In a sign of the times, the Federated States of Micronesia, a chain of islands in the Pacific Ocean, has lodged a legal challenge to plans to extend the life of the large Prunérov coal-fired power plant in the Czech Republic, the 11th dirtiest in Europe, an additional 25 years. Applying an established principle called transboundary harm to climate change, Micronesia argues that its very survival is jeopardized by any large power plant that doesn't curb its carbon footprint.
Environmental lawyers hope Micronesia's gambit will encourage similar challenges elsewhere. They believe the most promising method to sue American companies is the common-law doctrine of public nuisance. "Any nation could sue a U.S. company in U.S. court for a 'nuisance' caused by climate change — Tuvalu v. ExxonMobil, if you will." And if the nations were once American protectorates, such as Micronesia and Palau, they can sue American companies and governmental agencies using the Clean Air Act.
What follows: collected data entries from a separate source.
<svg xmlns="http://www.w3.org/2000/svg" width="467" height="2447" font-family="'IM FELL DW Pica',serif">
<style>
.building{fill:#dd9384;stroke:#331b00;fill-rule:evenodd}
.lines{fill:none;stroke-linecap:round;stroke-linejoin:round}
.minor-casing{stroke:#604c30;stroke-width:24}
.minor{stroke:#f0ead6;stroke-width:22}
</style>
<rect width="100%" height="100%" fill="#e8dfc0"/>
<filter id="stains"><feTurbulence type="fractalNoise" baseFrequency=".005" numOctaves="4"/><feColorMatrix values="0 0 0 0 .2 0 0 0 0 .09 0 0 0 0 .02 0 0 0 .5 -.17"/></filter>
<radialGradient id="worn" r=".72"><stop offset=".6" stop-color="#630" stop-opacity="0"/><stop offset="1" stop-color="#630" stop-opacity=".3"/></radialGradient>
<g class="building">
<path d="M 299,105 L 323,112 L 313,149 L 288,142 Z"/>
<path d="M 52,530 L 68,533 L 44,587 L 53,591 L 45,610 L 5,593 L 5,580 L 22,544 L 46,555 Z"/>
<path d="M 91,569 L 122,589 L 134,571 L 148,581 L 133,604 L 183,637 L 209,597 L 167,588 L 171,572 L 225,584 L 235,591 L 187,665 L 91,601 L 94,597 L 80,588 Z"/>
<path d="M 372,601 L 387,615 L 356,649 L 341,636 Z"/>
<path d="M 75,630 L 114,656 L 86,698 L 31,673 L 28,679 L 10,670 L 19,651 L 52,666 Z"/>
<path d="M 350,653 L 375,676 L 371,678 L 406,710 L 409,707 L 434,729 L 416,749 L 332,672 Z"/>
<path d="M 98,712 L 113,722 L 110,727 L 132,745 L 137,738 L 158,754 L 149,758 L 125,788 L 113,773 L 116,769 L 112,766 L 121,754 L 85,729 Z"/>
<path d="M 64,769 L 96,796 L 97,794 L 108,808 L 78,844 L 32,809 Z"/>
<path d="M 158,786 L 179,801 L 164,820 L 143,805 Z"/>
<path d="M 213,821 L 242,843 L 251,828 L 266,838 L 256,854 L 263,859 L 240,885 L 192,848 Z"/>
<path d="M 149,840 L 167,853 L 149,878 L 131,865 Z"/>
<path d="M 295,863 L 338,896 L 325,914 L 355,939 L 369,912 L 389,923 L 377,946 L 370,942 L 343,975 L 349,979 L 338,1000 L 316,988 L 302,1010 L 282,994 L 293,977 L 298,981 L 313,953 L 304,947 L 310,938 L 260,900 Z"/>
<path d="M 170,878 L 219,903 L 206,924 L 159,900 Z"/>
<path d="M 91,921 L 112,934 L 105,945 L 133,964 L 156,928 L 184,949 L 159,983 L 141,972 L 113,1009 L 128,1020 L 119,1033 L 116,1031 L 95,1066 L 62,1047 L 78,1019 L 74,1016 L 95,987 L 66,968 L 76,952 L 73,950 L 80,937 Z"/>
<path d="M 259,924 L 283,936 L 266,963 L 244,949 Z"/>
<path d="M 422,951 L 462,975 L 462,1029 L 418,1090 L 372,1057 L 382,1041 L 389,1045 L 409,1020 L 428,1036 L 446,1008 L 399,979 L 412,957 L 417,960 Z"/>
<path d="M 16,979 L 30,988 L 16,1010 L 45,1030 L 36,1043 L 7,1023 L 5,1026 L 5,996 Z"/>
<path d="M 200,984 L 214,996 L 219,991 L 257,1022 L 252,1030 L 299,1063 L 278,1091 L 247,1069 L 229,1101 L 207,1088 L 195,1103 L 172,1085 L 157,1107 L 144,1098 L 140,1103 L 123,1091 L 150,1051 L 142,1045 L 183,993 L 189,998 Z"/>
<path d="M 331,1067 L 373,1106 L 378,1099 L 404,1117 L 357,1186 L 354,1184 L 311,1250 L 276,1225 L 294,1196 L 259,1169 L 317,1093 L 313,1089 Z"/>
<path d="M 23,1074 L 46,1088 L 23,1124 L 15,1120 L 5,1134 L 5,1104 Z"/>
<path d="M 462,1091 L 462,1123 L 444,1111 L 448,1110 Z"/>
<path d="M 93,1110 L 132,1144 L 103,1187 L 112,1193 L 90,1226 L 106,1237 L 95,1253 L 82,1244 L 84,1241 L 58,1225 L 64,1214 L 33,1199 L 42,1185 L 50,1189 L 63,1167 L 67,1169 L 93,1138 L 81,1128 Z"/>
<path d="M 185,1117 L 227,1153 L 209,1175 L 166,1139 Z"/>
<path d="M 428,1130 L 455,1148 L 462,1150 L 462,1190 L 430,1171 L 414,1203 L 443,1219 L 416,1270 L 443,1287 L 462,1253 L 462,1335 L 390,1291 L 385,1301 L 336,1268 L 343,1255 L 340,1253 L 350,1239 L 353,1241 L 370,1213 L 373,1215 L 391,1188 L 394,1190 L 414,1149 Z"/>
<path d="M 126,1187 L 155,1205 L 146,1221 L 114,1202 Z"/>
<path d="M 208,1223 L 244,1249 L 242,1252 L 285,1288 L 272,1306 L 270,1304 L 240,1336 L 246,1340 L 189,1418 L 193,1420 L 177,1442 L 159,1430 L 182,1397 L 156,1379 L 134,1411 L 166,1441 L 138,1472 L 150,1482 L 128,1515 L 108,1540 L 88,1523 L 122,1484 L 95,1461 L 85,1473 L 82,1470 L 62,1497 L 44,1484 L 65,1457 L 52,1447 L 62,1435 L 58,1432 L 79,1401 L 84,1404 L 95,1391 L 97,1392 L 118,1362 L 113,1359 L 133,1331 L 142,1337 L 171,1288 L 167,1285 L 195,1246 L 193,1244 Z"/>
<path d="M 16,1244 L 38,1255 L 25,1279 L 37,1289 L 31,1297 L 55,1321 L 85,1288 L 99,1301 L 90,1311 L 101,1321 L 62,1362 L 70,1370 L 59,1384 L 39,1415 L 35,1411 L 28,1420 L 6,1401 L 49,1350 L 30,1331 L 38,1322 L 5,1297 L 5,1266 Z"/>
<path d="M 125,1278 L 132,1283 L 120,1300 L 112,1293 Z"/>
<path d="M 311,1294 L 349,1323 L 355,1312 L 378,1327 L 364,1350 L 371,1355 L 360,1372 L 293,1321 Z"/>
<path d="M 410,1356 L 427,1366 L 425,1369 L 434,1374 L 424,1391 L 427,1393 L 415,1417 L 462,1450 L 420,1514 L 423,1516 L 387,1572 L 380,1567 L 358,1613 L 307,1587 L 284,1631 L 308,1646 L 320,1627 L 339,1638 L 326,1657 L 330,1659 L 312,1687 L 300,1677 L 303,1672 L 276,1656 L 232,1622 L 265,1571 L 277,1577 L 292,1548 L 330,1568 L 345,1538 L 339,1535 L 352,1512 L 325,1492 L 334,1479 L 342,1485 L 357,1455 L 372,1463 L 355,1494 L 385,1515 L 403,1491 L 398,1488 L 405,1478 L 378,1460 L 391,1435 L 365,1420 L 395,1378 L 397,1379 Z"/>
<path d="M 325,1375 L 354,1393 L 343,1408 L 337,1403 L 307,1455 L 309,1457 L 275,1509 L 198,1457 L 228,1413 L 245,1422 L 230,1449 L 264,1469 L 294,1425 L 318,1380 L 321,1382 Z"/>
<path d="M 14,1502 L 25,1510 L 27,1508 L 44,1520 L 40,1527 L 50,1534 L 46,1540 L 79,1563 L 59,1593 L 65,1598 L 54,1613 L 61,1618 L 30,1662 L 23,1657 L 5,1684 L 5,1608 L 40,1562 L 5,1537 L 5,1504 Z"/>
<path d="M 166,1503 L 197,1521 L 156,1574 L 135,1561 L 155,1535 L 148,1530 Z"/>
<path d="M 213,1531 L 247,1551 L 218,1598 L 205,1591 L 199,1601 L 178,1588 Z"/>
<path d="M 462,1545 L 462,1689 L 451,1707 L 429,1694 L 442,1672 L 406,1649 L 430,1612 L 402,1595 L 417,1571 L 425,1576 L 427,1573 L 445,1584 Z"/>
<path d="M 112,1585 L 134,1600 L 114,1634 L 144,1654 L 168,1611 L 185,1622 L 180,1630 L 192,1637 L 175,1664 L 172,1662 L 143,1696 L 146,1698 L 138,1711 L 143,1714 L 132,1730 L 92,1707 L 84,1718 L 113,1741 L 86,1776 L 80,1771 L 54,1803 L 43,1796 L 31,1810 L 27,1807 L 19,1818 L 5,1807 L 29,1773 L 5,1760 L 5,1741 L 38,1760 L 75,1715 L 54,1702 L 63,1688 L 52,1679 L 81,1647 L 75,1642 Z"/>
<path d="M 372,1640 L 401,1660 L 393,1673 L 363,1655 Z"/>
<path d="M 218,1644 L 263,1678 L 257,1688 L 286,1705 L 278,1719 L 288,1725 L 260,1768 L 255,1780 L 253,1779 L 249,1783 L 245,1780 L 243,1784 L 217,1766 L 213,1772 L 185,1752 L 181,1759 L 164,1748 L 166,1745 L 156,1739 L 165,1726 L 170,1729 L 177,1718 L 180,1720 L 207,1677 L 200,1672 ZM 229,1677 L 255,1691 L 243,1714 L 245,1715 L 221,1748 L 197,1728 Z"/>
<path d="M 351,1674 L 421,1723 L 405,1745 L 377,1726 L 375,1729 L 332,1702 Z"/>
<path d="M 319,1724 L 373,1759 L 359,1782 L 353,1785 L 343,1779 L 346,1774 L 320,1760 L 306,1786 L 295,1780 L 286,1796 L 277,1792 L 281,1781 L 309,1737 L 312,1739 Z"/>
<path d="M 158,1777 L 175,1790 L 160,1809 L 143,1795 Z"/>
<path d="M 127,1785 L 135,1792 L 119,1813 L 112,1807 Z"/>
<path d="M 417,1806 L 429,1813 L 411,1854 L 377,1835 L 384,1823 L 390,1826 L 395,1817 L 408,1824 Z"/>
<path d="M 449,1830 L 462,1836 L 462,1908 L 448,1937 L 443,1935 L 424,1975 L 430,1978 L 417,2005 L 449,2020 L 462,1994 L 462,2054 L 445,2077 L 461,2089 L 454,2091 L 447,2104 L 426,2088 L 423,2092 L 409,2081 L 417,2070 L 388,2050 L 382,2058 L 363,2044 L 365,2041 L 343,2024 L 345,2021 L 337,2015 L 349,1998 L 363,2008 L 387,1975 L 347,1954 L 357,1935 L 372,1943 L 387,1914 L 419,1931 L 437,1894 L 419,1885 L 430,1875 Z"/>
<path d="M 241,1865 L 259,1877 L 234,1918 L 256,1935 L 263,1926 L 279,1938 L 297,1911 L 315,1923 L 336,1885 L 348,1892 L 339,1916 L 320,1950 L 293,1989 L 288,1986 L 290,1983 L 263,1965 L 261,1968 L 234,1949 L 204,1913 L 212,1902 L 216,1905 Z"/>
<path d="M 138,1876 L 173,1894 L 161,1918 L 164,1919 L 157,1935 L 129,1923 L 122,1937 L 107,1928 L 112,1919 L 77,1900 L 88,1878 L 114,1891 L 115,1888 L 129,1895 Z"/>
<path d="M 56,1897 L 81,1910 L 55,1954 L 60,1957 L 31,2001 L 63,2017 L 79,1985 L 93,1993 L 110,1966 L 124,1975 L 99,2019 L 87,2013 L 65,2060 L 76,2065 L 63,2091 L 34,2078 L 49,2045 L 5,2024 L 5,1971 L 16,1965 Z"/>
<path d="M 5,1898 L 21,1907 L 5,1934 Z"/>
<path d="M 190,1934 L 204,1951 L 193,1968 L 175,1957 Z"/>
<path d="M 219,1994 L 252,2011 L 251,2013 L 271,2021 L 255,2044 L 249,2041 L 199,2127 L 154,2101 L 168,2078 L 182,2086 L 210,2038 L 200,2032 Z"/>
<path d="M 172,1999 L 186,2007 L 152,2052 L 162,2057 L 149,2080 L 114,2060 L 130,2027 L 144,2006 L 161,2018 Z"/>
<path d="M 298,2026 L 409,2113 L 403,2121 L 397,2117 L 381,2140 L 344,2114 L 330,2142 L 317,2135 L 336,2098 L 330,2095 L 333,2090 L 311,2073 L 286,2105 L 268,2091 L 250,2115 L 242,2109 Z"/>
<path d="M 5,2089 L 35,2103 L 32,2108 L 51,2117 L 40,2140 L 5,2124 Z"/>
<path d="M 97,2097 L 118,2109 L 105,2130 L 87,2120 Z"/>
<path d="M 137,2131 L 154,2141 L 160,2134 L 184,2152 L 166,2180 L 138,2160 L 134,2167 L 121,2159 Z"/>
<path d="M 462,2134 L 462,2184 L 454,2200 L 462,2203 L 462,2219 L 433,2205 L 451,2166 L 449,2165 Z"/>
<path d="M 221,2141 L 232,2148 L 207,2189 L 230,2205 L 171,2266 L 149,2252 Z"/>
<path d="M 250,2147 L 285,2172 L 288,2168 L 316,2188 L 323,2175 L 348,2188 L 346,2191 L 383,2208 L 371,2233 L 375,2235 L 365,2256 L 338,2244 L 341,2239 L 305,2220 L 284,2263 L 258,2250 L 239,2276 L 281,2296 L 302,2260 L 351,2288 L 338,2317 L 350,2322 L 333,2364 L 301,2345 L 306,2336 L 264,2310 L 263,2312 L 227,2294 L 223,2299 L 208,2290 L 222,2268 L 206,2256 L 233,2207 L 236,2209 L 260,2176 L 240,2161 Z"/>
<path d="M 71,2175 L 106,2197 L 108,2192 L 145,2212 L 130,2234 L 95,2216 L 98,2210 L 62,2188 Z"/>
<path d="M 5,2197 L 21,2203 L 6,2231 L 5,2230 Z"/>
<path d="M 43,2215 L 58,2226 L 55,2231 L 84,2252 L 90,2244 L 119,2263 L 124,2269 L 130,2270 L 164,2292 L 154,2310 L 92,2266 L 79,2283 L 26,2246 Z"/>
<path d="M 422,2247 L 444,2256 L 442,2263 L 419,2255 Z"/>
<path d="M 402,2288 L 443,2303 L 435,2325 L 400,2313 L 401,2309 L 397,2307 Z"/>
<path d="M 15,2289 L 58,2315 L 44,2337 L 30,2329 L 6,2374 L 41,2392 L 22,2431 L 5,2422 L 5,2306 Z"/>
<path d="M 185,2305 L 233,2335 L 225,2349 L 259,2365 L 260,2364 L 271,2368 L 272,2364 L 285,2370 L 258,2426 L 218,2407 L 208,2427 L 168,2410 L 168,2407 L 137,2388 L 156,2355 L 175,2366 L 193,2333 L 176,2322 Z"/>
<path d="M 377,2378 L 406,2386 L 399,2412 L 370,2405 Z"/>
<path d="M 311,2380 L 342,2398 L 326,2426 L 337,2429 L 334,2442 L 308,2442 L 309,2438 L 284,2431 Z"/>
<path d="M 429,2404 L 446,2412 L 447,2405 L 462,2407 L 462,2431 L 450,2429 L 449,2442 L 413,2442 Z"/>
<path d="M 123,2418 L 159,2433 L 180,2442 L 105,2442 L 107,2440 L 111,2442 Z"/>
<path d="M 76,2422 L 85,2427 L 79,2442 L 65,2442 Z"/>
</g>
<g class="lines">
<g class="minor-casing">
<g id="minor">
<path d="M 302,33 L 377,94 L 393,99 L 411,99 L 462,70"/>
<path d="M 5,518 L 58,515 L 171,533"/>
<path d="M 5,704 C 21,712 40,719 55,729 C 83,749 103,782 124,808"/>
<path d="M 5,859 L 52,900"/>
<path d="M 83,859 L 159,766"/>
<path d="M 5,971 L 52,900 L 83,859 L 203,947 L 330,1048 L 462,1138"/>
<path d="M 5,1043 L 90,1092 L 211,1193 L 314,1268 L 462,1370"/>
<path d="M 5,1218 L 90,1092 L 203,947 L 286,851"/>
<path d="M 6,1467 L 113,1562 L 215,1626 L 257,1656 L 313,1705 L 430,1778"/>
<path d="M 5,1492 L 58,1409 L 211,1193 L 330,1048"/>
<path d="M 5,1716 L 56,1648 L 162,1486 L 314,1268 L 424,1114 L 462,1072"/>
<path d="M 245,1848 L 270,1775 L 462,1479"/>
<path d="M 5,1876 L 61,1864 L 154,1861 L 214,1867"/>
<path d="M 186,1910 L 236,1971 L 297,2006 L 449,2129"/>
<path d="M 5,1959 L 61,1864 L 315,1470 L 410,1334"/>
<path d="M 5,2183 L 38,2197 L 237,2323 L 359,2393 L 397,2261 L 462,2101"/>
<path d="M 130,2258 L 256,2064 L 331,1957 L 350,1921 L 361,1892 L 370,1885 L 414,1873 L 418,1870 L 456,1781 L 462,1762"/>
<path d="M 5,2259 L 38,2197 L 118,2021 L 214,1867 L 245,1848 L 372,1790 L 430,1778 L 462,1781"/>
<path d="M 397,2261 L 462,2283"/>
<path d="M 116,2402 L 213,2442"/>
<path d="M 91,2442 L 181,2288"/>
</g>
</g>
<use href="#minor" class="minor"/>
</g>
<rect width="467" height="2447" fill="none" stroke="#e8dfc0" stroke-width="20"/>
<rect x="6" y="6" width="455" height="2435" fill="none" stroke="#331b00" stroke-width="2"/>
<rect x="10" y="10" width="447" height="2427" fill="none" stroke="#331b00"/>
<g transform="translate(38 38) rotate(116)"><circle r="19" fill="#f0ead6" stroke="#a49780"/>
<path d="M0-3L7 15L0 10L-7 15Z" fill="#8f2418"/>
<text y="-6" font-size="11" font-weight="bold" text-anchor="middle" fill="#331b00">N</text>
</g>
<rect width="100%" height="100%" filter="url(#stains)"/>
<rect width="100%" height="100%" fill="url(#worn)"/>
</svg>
According to Matthew Pawa, one of the lead attorneys in the Kivalinaclimate change case currently before the 9th U.S. Circuit Court of Appeals, "[j]ust by bringing these cases over and over again, the judiciary [and] the public get used to the idea of [climate change] liability." As Pawa puts it, as "[c]ountries are literally being driven out of existence—they are going to turn to whatever systems they can. Right now they're looking to require developed nations to reduce emissions. In the future, I think they'll be looking for compensation."